Lipopolysaccharide impairs amyloid beta efflux from brain: altered vascular sequestration, cerebrospinal fluid reabsorption, peripheral clearance and transporter function at the blood–brain barrier
1 Department of Pharmacology and Physiology, Saint Louis University, 1402 South Grand Blvd, St. Louis, MO, 63104, USA
2 GRECC, Veterans Affairs Puget Sound Health Care System, 1600 S. Columbian Way, Seattle, WA, 98108, USA
3 Division of Gerontology and Geriatric Medicine, Department of Internal Medicine, University of Washington School of Medicine, Bldg. 1, Rm. 810A, 1660 Columbian Way, Seattle, WA, 98108, USA
4 Department of Chemistry, Center of Membrane Sciences and Sander-Brown Center on Aging, University of Kentucky, 249 Chemistry-Physics Building, Lexington, KY, 40506, USA
Journal of Neuroinflammation 2012, 9:150 doi:10.1186/1742-2094-9-150Published: 29 June 2012
Defects in the low density lipoprotein receptor-related protein-1 (LRP-1) and p-glycoprotein (Pgp) clearance of amyloid beta (Aβ) from brain are thought to contribute to Alzheimer’s disease (AD). We have recently shown that induction of systemic inflammation by lipopolysaccharide (LPS) results in impaired efflux of Aβ from the brain. The same treatment also impairs Pgp function. Here, our aim is to determine which physiological routes of Aβ clearance are affected following systemic inflammation, including those relying on LRP-1 and Pgp function at the blood–brain barrier.
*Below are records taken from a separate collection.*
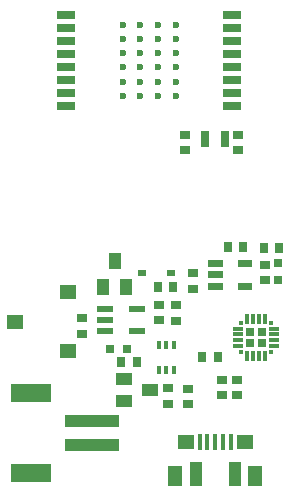
<source format=gbr>
G04 EAGLE Gerber RS-274X export*
G75*
%MOMM*%
%FSLAX34Y34*%
%LPD*%
%INSolderpaste Top*%
%IPPOS*%
%AMOC8*
5,1,8,0,0,1.08239X$1,22.5*%
G01*
%ADD10R,1.397000X1.168400*%
%ADD11R,1.295400X1.676400*%
%ADD12R,1.500000X0.700000*%
%ADD13C,0.600000*%
%ADD14C,0.088500*%
%ADD15R,0.700000X1.400000*%
%ADD16R,0.900000X0.700000*%
%ADD17R,0.400000X1.350000*%
%ADD18R,1.100000X2.100000*%
%ADD19R,4.600000X1.000000*%
%ADD20R,3.400000X1.600000*%
%ADD21R,1.320800X0.558800*%
%ADD22R,0.800000X0.600000*%
%ADD23R,1.400000X1.000000*%
%ADD24R,1.000000X1.400000*%
%ADD25R,0.355600X0.787400*%
%ADD26R,0.800000X0.800000*%
%ADD27R,0.700000X0.900000*%
%ADD28R,1.400000X1.200000*%
%ADD29R,0.750000X0.750000*%
%ADD30R,0.300000X0.300000*%
%ADD31R,0.900000X0.300000*%
%ADD32R,0.300000X0.900000*%


D10*
X221361Y-248920D03*
X271399Y-248920D03*
D11*
X280035Y-277876D03*
X212725Y-277876D03*
D12*
X120500Y112140D03*
X120500Y101140D03*
X120500Y90140D03*
X120500Y79140D03*
X120500Y68140D03*
X120500Y57140D03*
X120500Y46140D03*
X120500Y35140D03*
X260500Y35140D03*
X260500Y46140D03*
X260500Y57140D03*
X260500Y68140D03*
X260500Y79140D03*
X260500Y90140D03*
X260500Y101140D03*
X260500Y112140D03*
D13*
X168000Y104140D03*
X183000Y104140D03*
X198000Y104140D03*
X213000Y104140D03*
X168000Y92140D03*
X183000Y92140D03*
X198000Y92140D03*
X213000Y92140D03*
X168000Y80140D03*
X183000Y80140D03*
X198000Y80140D03*
X213000Y80140D03*
X168000Y68140D03*
X183000Y68140D03*
X198000Y68140D03*
X213000Y68140D03*
X168000Y56140D03*
X183000Y56140D03*
X198000Y56140D03*
X213000Y56140D03*
X168000Y44140D03*
X183000Y44140D03*
X198000Y44140D03*
X213000Y44140D03*
D14*
X240668Y-95180D02*
X240668Y-100196D01*
X240668Y-95180D02*
X251884Y-95180D01*
X251884Y-100196D01*
X240668Y-100196D01*
X240668Y-99355D02*
X251884Y-99355D01*
X251884Y-98514D02*
X240668Y-98514D01*
X240668Y-97673D02*
X251884Y-97673D01*
X251884Y-96832D02*
X240668Y-96832D01*
X240668Y-95991D02*
X251884Y-95991D01*
X265768Y-114180D02*
X265768Y-119196D01*
X265768Y-114180D02*
X276984Y-114180D01*
X276984Y-119196D01*
X265768Y-119196D01*
X265768Y-118355D02*
X276984Y-118355D01*
X276984Y-117514D02*
X265768Y-117514D01*
X265768Y-116673D02*
X276984Y-116673D01*
X276984Y-115832D02*
X265768Y-115832D01*
X265768Y-114991D02*
X276984Y-114991D01*
X240668Y-109696D02*
X240668Y-104680D01*
X251884Y-104680D01*
X251884Y-109696D01*
X240668Y-109696D01*
X240668Y-108855D02*
X251884Y-108855D01*
X251884Y-108014D02*
X240668Y-108014D01*
X240668Y-107173D02*
X251884Y-107173D01*
X251884Y-106332D02*
X240668Y-106332D01*
X240668Y-105491D02*
X251884Y-105491D01*
X240668Y-114180D02*
X240668Y-119196D01*
X240668Y-114180D02*
X251884Y-114180D01*
X251884Y-119196D01*
X240668Y-119196D01*
X240668Y-118355D02*
X251884Y-118355D01*
X251884Y-117514D02*
X240668Y-117514D01*
X240668Y-116673D02*
X251884Y-116673D01*
X251884Y-115832D02*
X240668Y-115832D01*
X240668Y-114991D02*
X251884Y-114991D01*
X265768Y-100196D02*
X265768Y-95180D01*
X276984Y-95180D01*
X276984Y-100196D01*
X265768Y-100196D01*
X265768Y-99355D02*
X276984Y-99355D01*
X276984Y-98514D02*
X265768Y-98514D01*
X265768Y-97673D02*
X276984Y-97673D01*
X276984Y-96832D02*
X265768Y-96832D01*
X265768Y-95991D02*
X276984Y-95991D01*
D15*
X238134Y7366D03*
X255134Y7366D03*
D16*
X220980Y-1928D03*
X220980Y11072D03*
X265938Y-2182D03*
X265938Y10818D03*
D17*
X233380Y-249164D03*
X239880Y-249164D03*
X246380Y-249164D03*
X252880Y-249164D03*
X259380Y-249164D03*
D18*
X229880Y-275914D03*
X262880Y-275914D03*
D19*
X142156Y-251554D03*
X142156Y-231554D03*
D20*
X90156Y-275554D03*
X90156Y-207554D03*
D16*
X288544Y-112164D03*
X288544Y-99164D03*
X227838Y-119276D03*
X227838Y-106276D03*
D21*
X152908Y-136144D03*
X152908Y-145542D03*
X152908Y-154940D03*
X180340Y-154940D03*
X180340Y-136144D03*
D22*
X209096Y-106172D03*
X184096Y-106172D03*
D23*
X191594Y-204978D03*
X169594Y-214478D03*
X169594Y-195478D03*
D24*
X161290Y-95426D03*
X170790Y-117426D03*
X151790Y-117426D03*
D25*
X198478Y-188468D03*
X204978Y-188468D03*
X211478Y-188468D03*
X211478Y-167132D03*
X204978Y-167132D03*
X198478Y-167132D03*
D26*
X172092Y-170434D03*
X157092Y-170434D03*
X299974Y-112148D03*
X299974Y-97148D03*
D27*
X179982Y-181610D03*
X166982Y-181610D03*
X300378Y-84836D03*
X287378Y-84836D03*
D16*
X206502Y-216558D03*
X206502Y-203558D03*
X223520Y-203812D03*
X223520Y-216812D03*
X198628Y-132946D03*
X198628Y-145946D03*
X212852Y-146454D03*
X212852Y-133454D03*
D28*
X122068Y-172066D03*
X77068Y-147066D03*
X122068Y-122066D03*
D27*
X256898Y-83820D03*
X269898Y-83820D03*
D16*
X133604Y-144376D03*
X133604Y-157376D03*
D27*
X210970Y-118110D03*
X197970Y-118110D03*
D29*
X285674Y-165278D03*
X276174Y-155778D03*
X285674Y-155778D03*
X276174Y-165278D03*
D30*
X268424Y-148028D03*
D31*
X265424Y-153028D03*
X265424Y-158028D03*
X265424Y-163028D03*
X265424Y-168028D03*
D30*
X268424Y-173028D03*
D32*
X273424Y-176028D03*
X278424Y-176028D03*
X283424Y-176028D03*
X288424Y-176028D03*
D30*
X293424Y-173028D03*
D31*
X296424Y-168028D03*
X296424Y-163028D03*
X296424Y-158028D03*
X296424Y-153028D03*
D30*
X293424Y-148028D03*
D32*
X288424Y-145028D03*
X283424Y-145028D03*
X278424Y-145028D03*
X273424Y-145028D03*
D16*
X252222Y-209446D03*
X252222Y-196446D03*
X264668Y-209446D03*
X264668Y-196446D03*
D27*
X235562Y-176784D03*
X248562Y-176784D03*
M02*

</source>
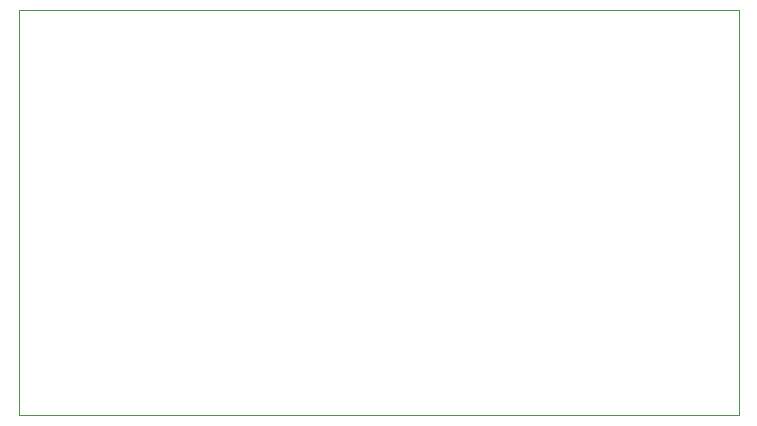
<source format=gbr>
%TF.GenerationSoftware,KiCad,Pcbnew,7.0.10-7.0.10~ubuntu22.04.1*%
%TF.CreationDate,2024-04-02T17:14:40-04:00*%
%TF.ProjectId,ground-test-controller,67726f75-6e64-42d7-9465-73742d636f6e,rev?*%
%TF.SameCoordinates,Original*%
%TF.FileFunction,Profile,NP*%
%FSLAX46Y46*%
G04 Gerber Fmt 4.6, Leading zero omitted, Abs format (unit mm)*
G04 Created by KiCad (PCBNEW 7.0.10-7.0.10~ubuntu22.04.1) date 2024-04-02 17:14:40*
%MOMM*%
%LPD*%
G01*
G04 APERTURE LIST*
%TA.AperFunction,Profile*%
%ADD10C,0.100000*%
%TD*%
G04 APERTURE END LIST*
D10*
X26670000Y-25400000D02*
X87630000Y-25400000D01*
X87630000Y-59690000D01*
X26670000Y-59690000D01*
X26670000Y-25400000D01*
M02*

</source>
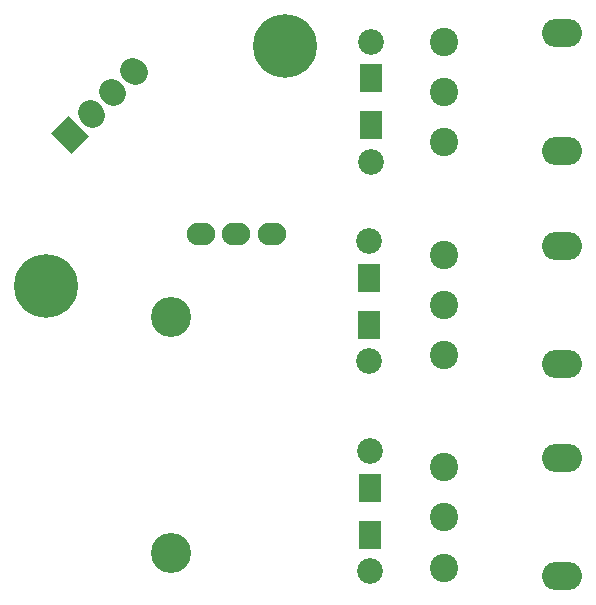
<source format=gbr>
G04 #@! TF.FileFunction,Soldermask,Top*
%FSLAX46Y46*%
G04 Gerber Fmt 4.6, Leading zero omitted, Abs format (unit mm)*
G04 Created by KiCad (PCBNEW 4.0.4+e1-6308~48~ubuntu15.10.1-stable) date Wed Sep 27 09:28:55 2017*
%MOMM*%
%LPD*%
G01*
G04 APERTURE LIST*
%ADD10C,0.150000*%
%ADD11C,3.400000*%
%ADD12C,2.127200*%
%ADD13O,2.400000X1.900000*%
%ADD14C,2.178000*%
%ADD15R,1.924000X2.400000*%
%ADD16C,2.400000*%
%ADD17O,3.400000X2.400000*%
%ADD18C,5.400000*%
G04 APERTURE END LIST*
D10*
D11*
X126900000Y-92000000D03*
X126900000Y-112000000D03*
D10*
G36*
X118413686Y-78205998D02*
X116694002Y-76486314D01*
X118198160Y-74982156D01*
X119917844Y-76701840D01*
X118413686Y-78205998D01*
X118413686Y-78205998D01*
G37*
D12*
X119994211Y-74690263D02*
X120209737Y-74905789D01*
X121790263Y-72894211D02*
X122005789Y-73109737D01*
X123586314Y-71098160D02*
X123801840Y-71313686D01*
D13*
X135400000Y-85000000D03*
X132400000Y-85000000D03*
X129400000Y-85000000D03*
D14*
X143700000Y-103420000D03*
X143700000Y-113580000D03*
D15*
X143700000Y-106500000D03*
X143700000Y-110500000D03*
D14*
X143800000Y-68720000D03*
X143800000Y-78880000D03*
D15*
X143800000Y-71800000D03*
X143800000Y-75800000D03*
D14*
X143600000Y-85620000D03*
X143600000Y-95780000D03*
D15*
X143600000Y-88700000D03*
X143600000Y-92700000D03*
D16*
X150000000Y-104750000D03*
X150000000Y-109000000D03*
X150000000Y-113250000D03*
D17*
X160000000Y-114000000D03*
X160000000Y-104000000D03*
D16*
X150000000Y-68750000D03*
X150000000Y-73000000D03*
X150000000Y-77250000D03*
D17*
X160000000Y-78000000D03*
X160000000Y-68000000D03*
D16*
X150000000Y-86750000D03*
X150000000Y-91000000D03*
X150000000Y-95250000D03*
D17*
X160000000Y-96000000D03*
X160000000Y-86000000D03*
D18*
X116300000Y-89450000D03*
X136500000Y-69100000D03*
M02*

</source>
CD-1 mice aged between 6 and 8 weeks were treated with 3 intraperitoneal injections of 3 mg/kg LPS at 0, 6, and 24 hours and studied at 28 hours. 125I-Aβ1-42 or 125I-alpha-2-macroglobulin injected into the lateral ventricle of the brain (intracerebroventricular (ICV)) or into the jugular vein (intravenous (IV)) was used to quantify LRP-1-dependent partitioning between the brain vasculature and parenchyma and peripheral clearance, respectively. Disappearance of ICV-injected 14 C-inulin from brain was measured to quantify bulk flow of cerebrospinal fluid (CSF). Brain microvascular protein expression of LRP-1 and Pgp was measured by immunoblotting. Endothelial cell localization of LRP-1 was measured by immunofluorescence microscopy. Oxidative modifications to LRP-1 at the brain microvasculature were measured by immunoprecipitation of LRP-1 followed by immunoblotting for 4-hydroxynonenal and 3-nitrotyrosine.
We found that LPS: caused an LRP-1-dependent redistribution of ICV-injected Aβ from brain parenchyma to brain vasculature and decreased entry into blood; impaired peripheral clearance of IV-injected Aβ; inhibited reabsorption of CSF; did not significantly alter brain microvascular protein levels of LRP-1 or Pgp, or oxidative modifications to LRP-1; and downregulated LRP-1 protein levels and caused LRP-1 mislocalization in cultured brain endothelial cells.
These results suggest that LRP-1 undergoes complex functional regulation following systemic inflammation which may depend on cell type, subcellular location, and post-translational modifications. Our findings that systemic inflammation causes deficits in both Aβ transport and bulk flow like those observed in AD indicate that inflammation could induce and promote the disease.